(Brano da leggere):
Con sentenza del 30/04/2020 (causa C-772/18), la Corte di Giustizia dell’Unione Europea è intervenuta su quattro questioni pregiudiziali con le quali il giudice del rinvio finlandese ha chiesto di chiarire se costituisca un “uso del marchio nel commercio” quello di un soggetto che – pur non esercitando un’attività commerciale a titolo professionale – riceva, immetta in libera pratica in uno Stato membro e conservi prodotti manifestamente non destinati all’uso privato, spediti al suo indirizzo da un Paese terzo e sui quali, senza il consenso del titolare, sia apposto un marchio.

Il caso riguarda una persona fisica che, ricevuta per conto terzi una spedizione di 710kg di cuscinetti a sfera ad uso industriale sui quali era apposto un marchio registrato altrui, aveva espletato lo sdoganamento e consegnato la merce al proprio mandante in cambio di una stecca di sigarette e una bottiglia di cognac. Assolto in sede penale dall’accusa di contraffazione, era stato tuttavia condannato al risarcimento del danno nonché all’inibitoria da ulteriori violazioni del marchio in questione.

(Materiale da elaborare):

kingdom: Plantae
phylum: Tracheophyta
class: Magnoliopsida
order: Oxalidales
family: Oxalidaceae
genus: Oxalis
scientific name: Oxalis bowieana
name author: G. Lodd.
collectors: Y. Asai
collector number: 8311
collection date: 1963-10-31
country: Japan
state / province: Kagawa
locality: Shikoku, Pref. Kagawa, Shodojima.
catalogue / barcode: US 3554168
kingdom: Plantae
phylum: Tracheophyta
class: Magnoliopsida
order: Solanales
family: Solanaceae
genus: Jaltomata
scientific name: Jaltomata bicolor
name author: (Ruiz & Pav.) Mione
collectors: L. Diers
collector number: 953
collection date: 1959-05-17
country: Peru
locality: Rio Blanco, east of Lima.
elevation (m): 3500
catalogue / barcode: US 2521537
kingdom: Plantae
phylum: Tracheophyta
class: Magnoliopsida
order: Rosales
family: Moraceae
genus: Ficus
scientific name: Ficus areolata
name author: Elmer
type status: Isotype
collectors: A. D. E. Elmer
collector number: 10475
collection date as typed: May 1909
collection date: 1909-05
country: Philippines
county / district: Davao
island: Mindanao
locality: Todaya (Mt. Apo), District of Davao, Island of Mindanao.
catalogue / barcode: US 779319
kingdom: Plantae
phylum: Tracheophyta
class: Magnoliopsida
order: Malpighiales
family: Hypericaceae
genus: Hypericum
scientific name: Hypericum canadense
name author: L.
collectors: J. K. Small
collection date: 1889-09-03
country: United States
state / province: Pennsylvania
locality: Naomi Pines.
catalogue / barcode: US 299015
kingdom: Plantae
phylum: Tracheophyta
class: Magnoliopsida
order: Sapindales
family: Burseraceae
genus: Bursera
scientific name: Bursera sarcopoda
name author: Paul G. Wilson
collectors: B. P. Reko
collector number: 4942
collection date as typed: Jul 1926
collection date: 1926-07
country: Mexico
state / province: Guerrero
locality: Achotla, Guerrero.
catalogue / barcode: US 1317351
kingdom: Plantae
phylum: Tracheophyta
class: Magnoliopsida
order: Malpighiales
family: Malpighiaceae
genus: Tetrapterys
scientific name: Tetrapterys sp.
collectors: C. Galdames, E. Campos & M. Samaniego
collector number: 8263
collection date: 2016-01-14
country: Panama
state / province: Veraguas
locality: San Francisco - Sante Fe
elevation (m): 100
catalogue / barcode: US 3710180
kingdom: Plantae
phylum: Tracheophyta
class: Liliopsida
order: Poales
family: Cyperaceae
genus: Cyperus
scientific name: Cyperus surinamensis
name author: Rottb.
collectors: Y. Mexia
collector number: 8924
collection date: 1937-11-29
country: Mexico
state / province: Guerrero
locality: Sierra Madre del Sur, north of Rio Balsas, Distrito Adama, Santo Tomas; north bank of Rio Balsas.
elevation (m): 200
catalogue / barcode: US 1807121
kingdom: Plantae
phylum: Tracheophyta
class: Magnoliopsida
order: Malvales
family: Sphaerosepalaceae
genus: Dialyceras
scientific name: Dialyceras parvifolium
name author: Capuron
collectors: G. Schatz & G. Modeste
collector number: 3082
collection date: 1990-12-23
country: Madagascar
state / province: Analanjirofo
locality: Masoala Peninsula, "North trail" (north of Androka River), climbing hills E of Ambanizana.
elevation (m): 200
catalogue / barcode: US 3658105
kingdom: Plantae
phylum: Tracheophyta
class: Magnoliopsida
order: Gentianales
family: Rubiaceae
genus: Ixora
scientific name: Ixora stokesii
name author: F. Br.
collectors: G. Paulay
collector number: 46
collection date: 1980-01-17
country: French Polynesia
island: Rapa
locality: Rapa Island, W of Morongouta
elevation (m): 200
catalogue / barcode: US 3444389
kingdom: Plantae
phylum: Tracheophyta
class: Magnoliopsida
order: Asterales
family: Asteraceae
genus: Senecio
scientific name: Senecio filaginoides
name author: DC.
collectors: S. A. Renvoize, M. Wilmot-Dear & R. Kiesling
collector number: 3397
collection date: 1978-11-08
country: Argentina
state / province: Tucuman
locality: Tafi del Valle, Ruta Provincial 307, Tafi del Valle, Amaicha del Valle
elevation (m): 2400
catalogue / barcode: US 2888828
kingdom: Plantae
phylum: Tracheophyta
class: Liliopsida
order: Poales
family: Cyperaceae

(Istruzioni):
- 1) Modifica le righe delle schede d'erbario dalla prima fino a quella che contiene "collectors: L. Diers", inclusa. Sostituisci "scientific name" con "nome scientifico", lascia invariato tutto il resto e riporta solo queste righe.
- 2) Prosegui il brano sulla sentenza della Corte di Giustizia in materia di uso del marchio, a partire dal punto in cui si interrompe.
Il brano e le righe sono materiali distinti, senza legami tra loro.

(Risposte attese):
- 1)
kingdom: Plantae
phylum: Tracheophyta
class: Magnoliopsida
order: Oxalidales
family: Oxalidaceae
genus: Oxalis
nome scientifico: Oxalis bowieana
name author: G. Lodd.
collectors: Y. Asai
collector number: 8311
collection date: 1963-10-31
country: Japan
state / province: Kagawa
locality: Shikoku, Pref. Kagawa, Shodojima.
catalogue / barcode: US 3554168
kingdom: Plantae
phylum: Tracheophyta
class: Magnoliopsida
order: Solanales
family: Solanaceae
genus: Jaltomata
nome scientifico: Jaltomata bicolor
name author: (Ruiz & Pav.) Mione
collectors: L. Diers

- 2)
In sede di impugnazione, la Corte d’Appello aveva invece ritenuto che non ci fosse stato un uso del marchio nel commercio poiché la remunerazione ricevuta dall’interessato non si fondava sullo sfruttamento economico di merci nell’ambito di un’attività commerciale, ma costituiva soltanto il corrispettivo del deposito di merci per conto terzi. Annullata la sentenza di primo grado, il procedimento era proseguito dinanzi alla Corte Suprema che aveva sollevato questione pregiudiziale dinanzi alla Corte di Giustizia UE.

Dopo aver ricordato che l’espressione “usare nel commercio” implica che “i diritti esclusivi conferiti da un marchio possono essere fatti valere dal titolare di tale marchio solo nei confronti degli operatori economici e, di conseguenza, solo nel contesto di un’attività commerciale”, la Corte ha rilevato che laddove “le operazioni effettuate superino, per il loro volume, per la loro frequenza o altre caratteristiche, la sfera di un’attività privata, colui che le compie si colloca nell’ambito del commercio” (ad esempio, operazioni di sdoganamento su 710kg di cuscinetti a sfera destinati all’industria pesante).

Inoltre, “per quanto attiene alla questione se si possa ritenere che l’interessato abbia esso stesso usato un segno identico a un marchio, sebbene agisse nell’interesse economico di un terzo, si deve rilevare che per l’accertamento di un uso nel commercio, la proprietà dei prodotti sui cui è stato apposto il marchio è irrilevante. La Corte ha infatti giudicato che la circostanza che un operatore utilizzi un segno corrispondente a un marchio per prodotti che non gli appartengono, nel senso che egli non dispone di alcun titolo su di essi, di per sé non impedisce che detto uso rientri nell’ambito” dell’illecito, posto che la sola circostanza che il soggetto abbia “importato e immesso in libera pratica siffatti prodotti è sufficiente per constatare che esso ha agito nel commercio senza che sia necessario esaminare il trattamento successivo di tali prodotti”.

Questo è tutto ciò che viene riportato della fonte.